Main-Class: org.goland.blog.ReadPost

Making It Easy To Use One-Jar

The process of creating my custom Jar file using One-Jar has the following steps:

  1. Remove any old files hanging around

  2. Create the "core.jar" file which just contains my Java classes and is set to use blog.manifest and put the resulting jar file in the "onjarstruc/main" subdirectory.

  3. Move the Jar files I depend on (like Xerces, MySQL, etc.) to "onjarstruct/lib"

  4. Create the final jar file, I call it blogupdater.jar and put inside of it the contents of the main and lib directories

  5. Update the contents of blogupdater.jar to contain the manifest and classes provided by One-Jar

The script that does this for my project is:

#!/bin/sh
# Configuration
commonRoot=/Users/xxx/yyy/JavaStuff
java5BashRC=$commonRoot/java_functions_bashrc
oneJarRoot=$commonRoot/onejarstruc
# The compound Jar file with the One-Jar class loader
updateJarLoc=$commonRoot/blogupdater.jar
javaCodeRoot=$commonRoot/MyJavaCode
# The manifest file for core.jar
coreManifest=$commonRoot/MyJavaCode/blog.manifest

# Clean up
rm $updateJarLoc
rm $oneJarRoot/main/*
rm $oneJarRoot/lib/*

# Create core jar file (org is the directory with my java code)
jar cmf $coreManifest $oneJarRoot/main/core.jar -C $javaCodeRoot org

# Move helper jar files over to library
cp $javaCodeRoot/*.jar $oneJarRoot/lib

# Create the compound jar file
jar cf $updateJarLoc -C $oneJarRoot main -C $oneJarRoot lib

# Change the classloader for the compound jar file
jar -uvfm $updateJarLoc $oneJarRoot/boot/boot-manifest.mf -C $oneJarRoot/boot .

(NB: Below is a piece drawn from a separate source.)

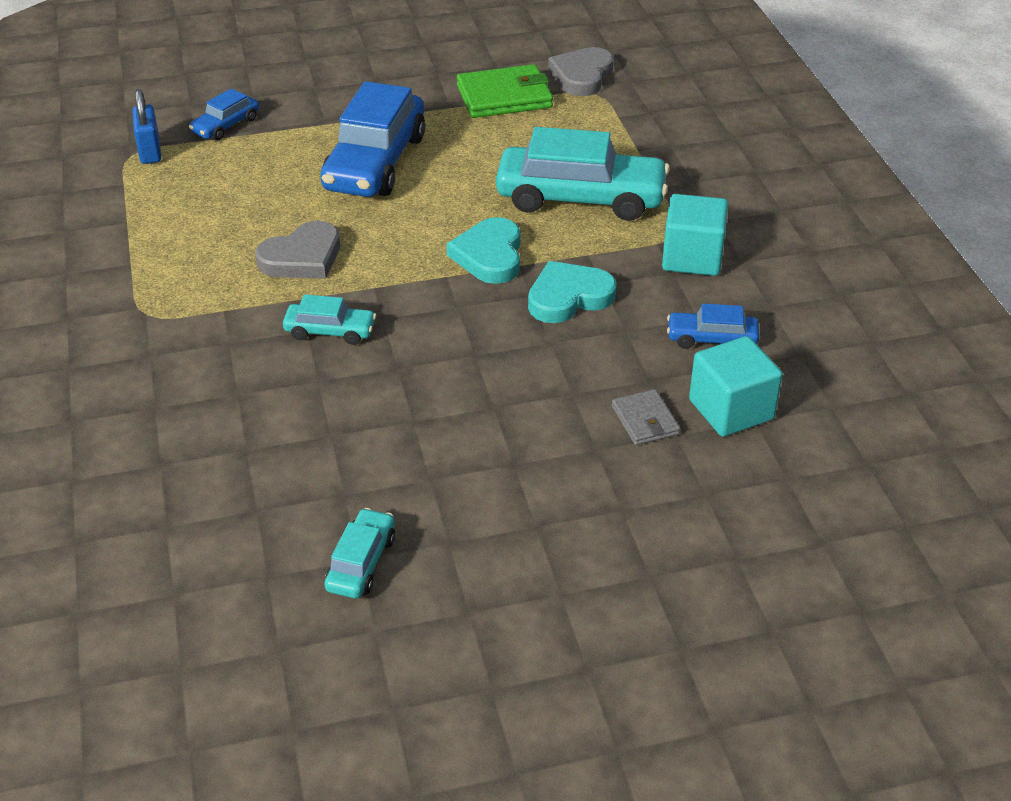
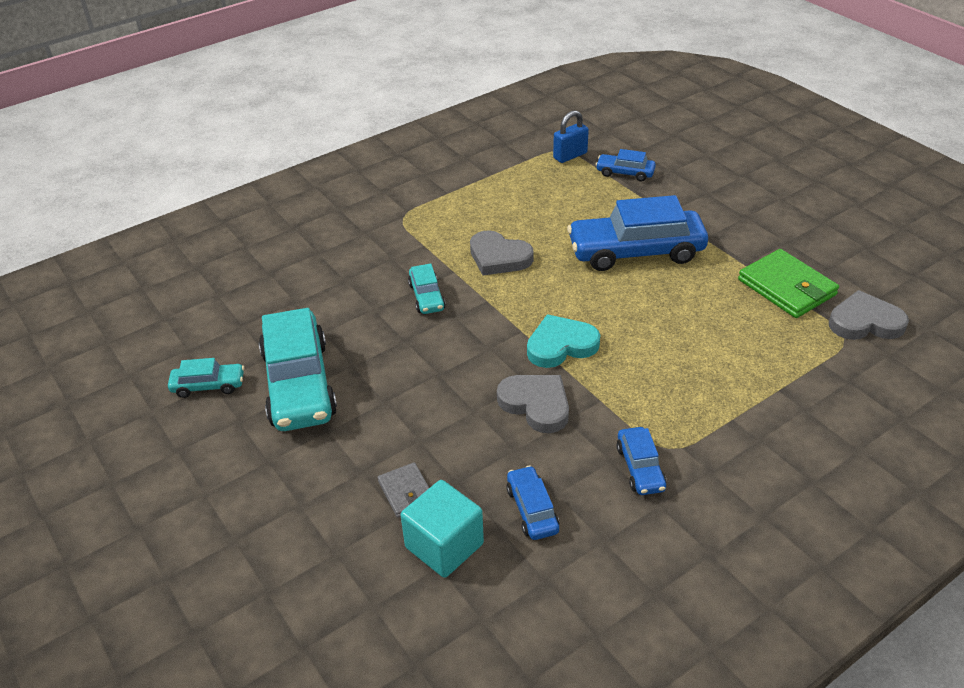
camera: 70 degrees right, 0 degrees up
turquoise car [496,127,670,221] -> turquoise car moved to [259,308,337,431]
turquoise heart [528,261,617,323] -> grey heart [497,375,569,433]
grey wallet [612,389,680,445] -> grey wallet turned 75 degrees counterclockwise [378,462,429,518]
turquoise cube [662,194,728,276] -> blue car [617,427,666,495]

I save this script as "buildjar.sh" and after running "sh buildjar.sh" in terminal I have a nice shinny new blogupdate.jar file which I then can execute. Thanks to the magic of One-Jar all of the references in my Java code to classes inside of the subsidiary Jar files work just fine.

4 thoughts on “Creating Executable Jar Files That Contain Jar Files”

  1. Hi Yaron,
    I have various java programs that are invoked with command syntax like:
    java -jar program1.jar

    At the moment the dependency files are in the same directory as the programs. I would like to move all the dependency files/jars to one subdir then call the programs using syntax:
    java -jar program1.jar -classpath subdir

    I’m not a java programer so I’m not sure – does your post mean that this will/may cause the program not to find the classes it needs, even if I use the -classpath option?

    Do you know any other resources that discuss this topic?

    Thanks
    Rick

  2. I came up with the ten lines needed to extract all the library jars into your destination build dir:

    Seems simpler than this jars-within-jars hack to me.

  3. Oops, let’s try that again:
    (what, no preview?)


    <target name="expand.lib.jars">
    <unjar dest="${build.dir}">
    <fileset dir="${lib.dir}"
    includes="**/*.jar"/>
    <patternset>
    <include name="**/*.class"/>
    </patternset>
    </unjar>
    </target>

    Seems simpler than this jars-within-jars hack to me.